書く人は、新旧とりまぜて映画とアニメを見ながら文芸書に取りくんでみたり、昔の漫画を思い出したり、お国の先行きを心配したりしております。

映画評は、アップロードする以上は「下げる」ようなことは言わないことにしております。あらすじもあまり申し上げませんので、楽しみに御覧になってください。記事冒頭の色つき文字は映画中の台詞・挿入歌の歌詞からの引用です。

なお、取り上げる作品は、暴力・エロスなど特殊な要素を含んでいることもあります。

ときおり、耽美・BL・同人・LGBTに言及します。
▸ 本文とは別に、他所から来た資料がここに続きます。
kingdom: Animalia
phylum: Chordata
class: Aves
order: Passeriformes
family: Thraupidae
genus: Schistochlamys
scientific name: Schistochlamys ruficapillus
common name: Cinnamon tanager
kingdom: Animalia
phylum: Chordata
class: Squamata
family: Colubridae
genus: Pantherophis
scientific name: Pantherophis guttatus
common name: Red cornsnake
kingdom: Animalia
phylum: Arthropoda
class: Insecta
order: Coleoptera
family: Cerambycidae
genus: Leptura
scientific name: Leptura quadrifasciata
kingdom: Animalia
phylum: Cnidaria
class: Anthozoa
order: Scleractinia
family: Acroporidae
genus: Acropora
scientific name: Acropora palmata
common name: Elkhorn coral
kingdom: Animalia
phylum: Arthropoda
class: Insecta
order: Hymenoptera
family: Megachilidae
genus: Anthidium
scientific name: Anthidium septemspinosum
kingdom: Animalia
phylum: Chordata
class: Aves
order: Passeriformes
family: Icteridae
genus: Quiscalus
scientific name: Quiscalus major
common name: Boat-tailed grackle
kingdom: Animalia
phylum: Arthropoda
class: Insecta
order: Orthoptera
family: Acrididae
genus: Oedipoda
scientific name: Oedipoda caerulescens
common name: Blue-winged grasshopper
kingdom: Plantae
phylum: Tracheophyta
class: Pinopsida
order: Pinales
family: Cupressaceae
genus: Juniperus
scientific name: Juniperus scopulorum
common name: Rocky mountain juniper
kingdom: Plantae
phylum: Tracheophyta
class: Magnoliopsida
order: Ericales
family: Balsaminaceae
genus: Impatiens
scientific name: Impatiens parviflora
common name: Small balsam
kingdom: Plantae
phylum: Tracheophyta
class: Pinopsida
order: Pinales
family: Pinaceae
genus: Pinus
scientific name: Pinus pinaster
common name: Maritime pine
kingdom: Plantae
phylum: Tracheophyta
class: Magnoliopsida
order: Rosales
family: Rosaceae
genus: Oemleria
いずれの分野からも、偏見と差別と自虐がなくなるといいと思っております。

「二次創作の責任を二十四年組に押しつけるな」「実在同性愛者に甘えるな」が基調です。

全体として、二十四年組ファンが社会学者に物申すという珍しい構図。一部勘違い同人を叱責することによって全体を守るという意図もあり、ときにかなり辛口です。

記事は時々予告なく手直し・分割・削除しております。保存は個人的閲覧の範囲で、お早めに御随意に。転載・改変利用は固くお断り申し上げます。

解題


Casketとは、玉手箱。

でも検索すると棺桶がならびます。来世まで持っていきたい好きな作品の記録帳とご理解ください。